L’AFSCA a également expressément le pouvoir d’adapter cette amende à chaque situation particulière, en tenant compte d’éventuelles circonstances atténuantes qui lui permettent d’infliger une amende d’un montant inférieur au minimum de la fourchette prévue pour l’infraction. Une autre nouveauté réside dans la possibilité pour l’AFSCA de prononcer un sursis sous certaines conditions. 

En cas d’absence de paiement, l’AFSCA peut décerner une contrainte rendant son amende exécutoire. L’AFSCA peut donc directement faire exécuter sa décision pour procéder au recouvrement de l’amende, si besoin par voie de saisie. 

Face à ces pouvoirs et à l’absence de mention des critères d’appréciation pour la fixation des amendes dans l’arrêté royal, il conviendra d’être attentif au risque d’arbitraire de la part de l’AFSCA. 

Un recours judiciaire est organisé contre la décision de l’AFSCA. Il doit être porté devant la section civile du tribunal de première instance, qui statue en premier et en dernier ressort.

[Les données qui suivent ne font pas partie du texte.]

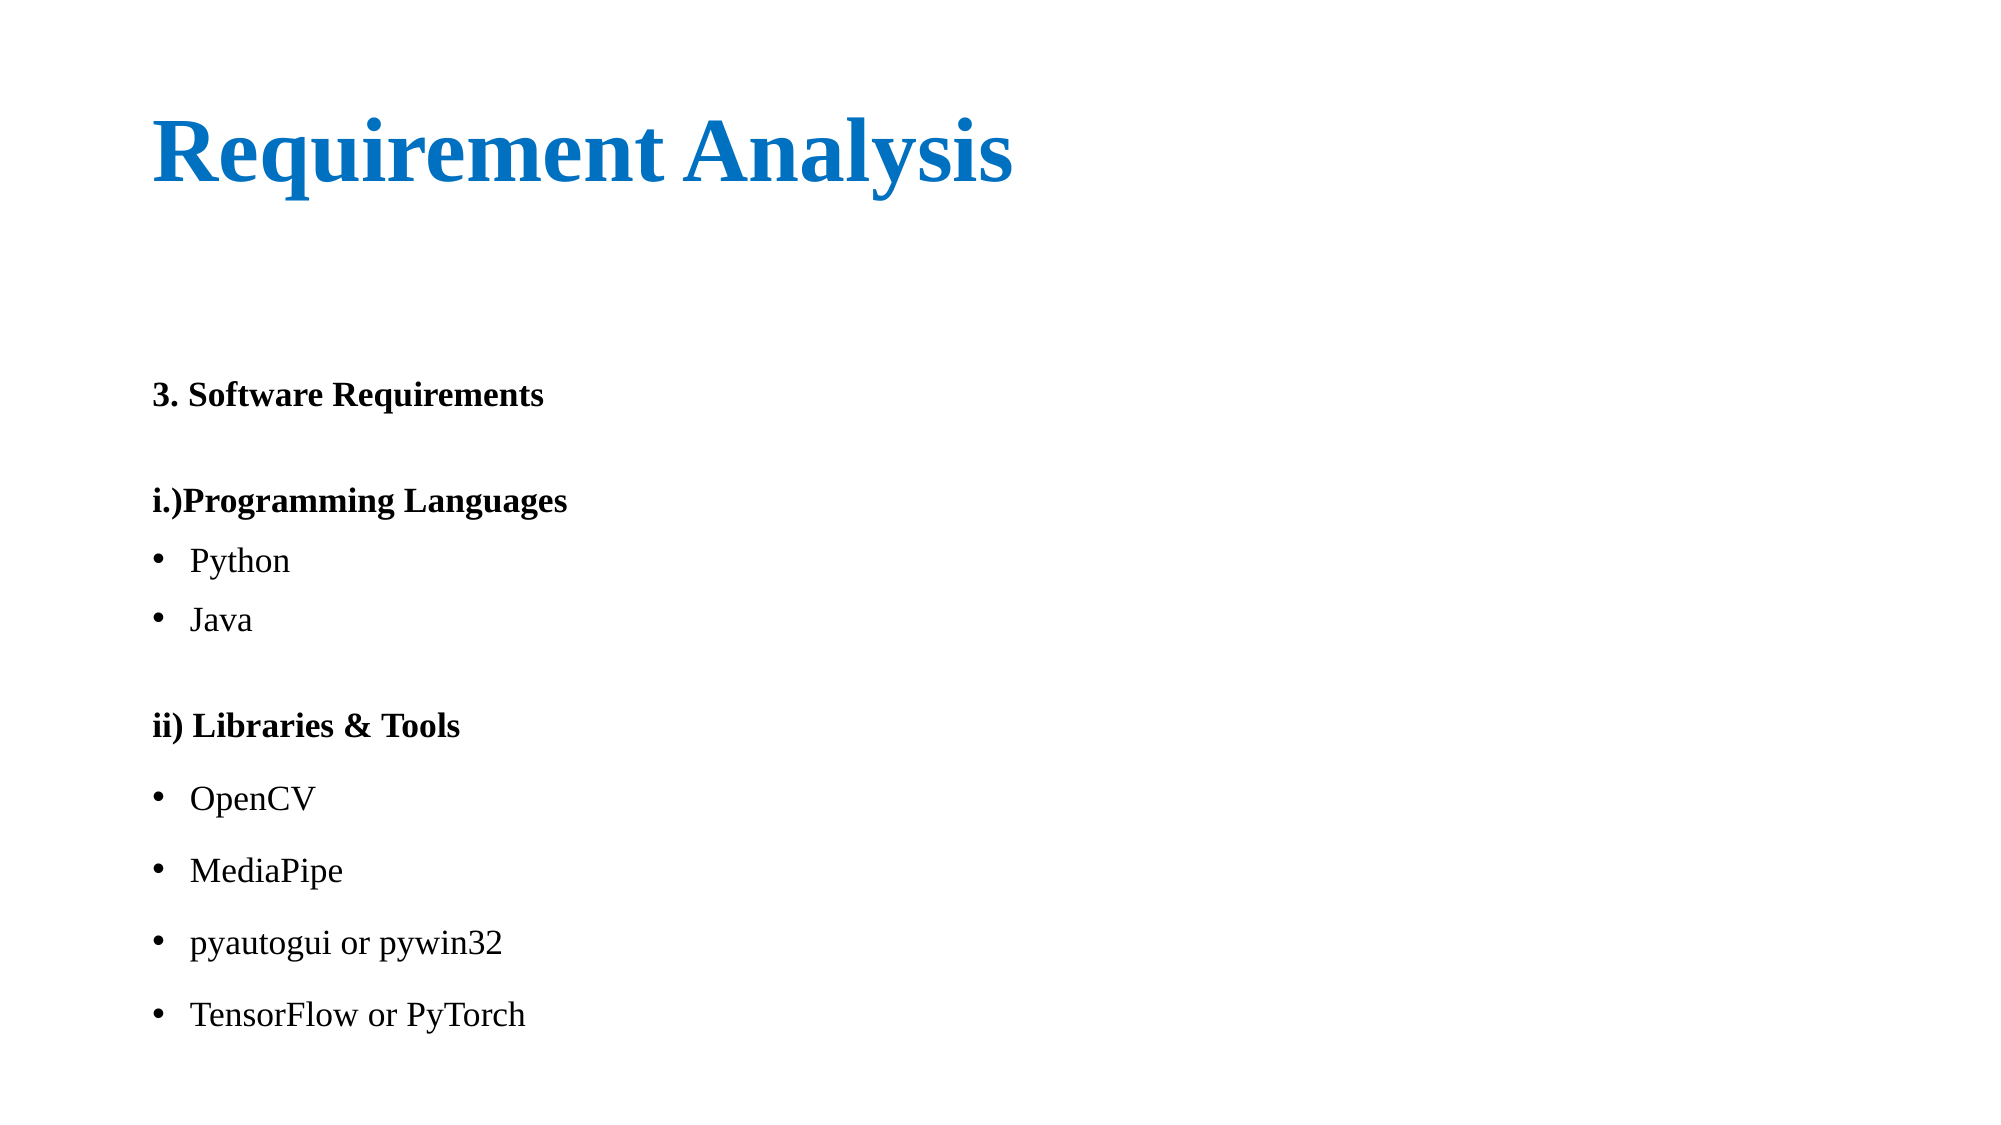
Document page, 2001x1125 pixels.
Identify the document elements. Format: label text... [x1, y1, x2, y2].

title Requirement Analysis [137, 59, 1863, 243]
list 3. Software Requirements i.)Programming Languages Python Java ii) Libraries & Tools OpenCV MediaPipe pyautogui or pywin32 TensorFlow or PyTorch  Google Speech API: For voice recognition and real-time subtitles. [137, 299, 1863, 1014]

Un tel recours doit être introduit dans les 60 jours à compter de l’envoi de la décision et est suspensif.

L’efficacité d’un tel recours parait, à ce stade, relative. Il conviendra en effet de mettre en balance, d’une part, le montant de l’amende (sans doute souvent limité) et d’autre part, l’importance stratégique d’introduire un recours, le risque que l’AFSCA prenne d’autres mesures concernant l’infraction (saisie conservatoire de produits, mise sous scellées, …) ainsi que le coût et la durée d’une procédure judiciaire. 

Une contrariété à l’article 7 de la Convention européenne des droits de l’homme qui persiste ? 

L’article 7 de l’arrêté royal du 22 février 2001 prévoit de longue date que donnent lieu à des poursuites pénales ou à une amende administrative notamment les infractions « aux règlements et décisions de l’Union européenne et pour autant qu’il s’agisse d’une infraction à une ou plusieurs dispositions dont le contrôle relève de l’Agence [AFSCA] ». 

L’article 9, paragraphes 2 et 3 de cet arrêté définit le montant des peines applicables à ces infractions. 

Or, la section législation du Conseil d’Etat a signalé dans son avis concernant la récente modification de l’arrêté royal que la mention générale d’infractions aux règlements et décisions de l’Union européenne, sans préciser quels actes exactement ni quelles dispositions de ces actes seraient concernés, serait contraire à l’exigence de prévisibilité de la peine consacrée par l’article 7.1 de la Convention européenne des droits de l’homme. 

L’arrêté royal a toutefois été adopté sans que cette mention soit modifiée. Une insécurité juridique continue donc à exister, dans la mesure où la légalité de certaines amendes de l’AFSCA pourrait être remise en cause.